CBR to create tax-friendly environment

Published March 30, 2007

KARACHI, March 29: Chairman Central Board of Revenue Mr Abdullah Yousuf reiterated on Thursday government’s commitment to support business by creating a friendly tax environment and helping by way of cutting down on cost of doing business but made it clear that the days of giving assistance in form of dole out, high import tariffs and crutches like subsidies and rebates are over.

“We are moving ahead in a direction in which many countries of the world are going,” he declared at a pre-budget seminar on Thursday organised by the Management Association of Pakistan (MAP) while pointing out that the import substitution policy in past several years made the Pakistan business somewhat introvert and too much dependent on the crutches.

He conceded that textile had partly been helped by the government by way of research and development rebates but made it clear that the textile business will have to find ways of remaining in competition.
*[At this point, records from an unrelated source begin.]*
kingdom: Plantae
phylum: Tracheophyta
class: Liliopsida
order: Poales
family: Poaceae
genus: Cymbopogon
“We are very much concerned on the employment and export-related issues of textiles but then we will have to take a holistic view of the issue rather than providing dole and crutches.

“Exposure to world competition has brought out our weaknesses,” the CBR chairman said and explained that lack of management capabilities, relatively small enterprises and a high logistics cost are some of the issues faced by the Pakistan business, which is being addressed jointly by the government and businessmen.

He said that for the first time Pakistan’s business was on a head on competition with giant business conglomerates of China and India.

He said that the government had taken up the National Trade Corridor (NTC) that addresses the logistics issue from the floor of manufacturing plant in Pakistan to the gate of import house in foreign countries. The logistics, he said, add cost that is equal to huge 4 to 5 per cent of GDP.

Mr Yousuf did concede that the problems of energy supply and infra- structure had emerged as big challenges and pointed out several such challenges will have to be encountered as “we enter the unlimited world export market to get our share.”

As for improvement in tax administration, he said the government was addressing the issue through a two-pronged policy. There is a reform of tax administration programme and there are reforms through tax policies. As a consequence tax collection has shown 20 per cent improvement in collection during last two years.

This increase in tax collection, he said, is far above the growth in the GDP rate and, therefore, the tax-GDP-ratio increased by 0.25 per cent last year, which is set to further improve to 0.3 per cent this year. He said that the tax-to-GDP ratio was now 10.5 per cent and the government wants to take it to 15 per cent in next ten years.

This warrants enlargement in tax base and he pointed out that a very big segment of potential taxpayers -- the retailers and the wholesalers, the transporters and the agriculturist -- are outside the tax net.

The retail and wholesale business is 16 per cent of the GDP but pays only 3 per cent of the tax, the transporters are 12 per cent but pay only 4 per cent and agriculture is 22 per cent but pays less than one per cent of the tax.

However, he did not elaborate as to how these segments will be brought in tax net and whether the improvement in collection of tax on agriculturists by the CBR will need legislation as agriculture is a provincial subject.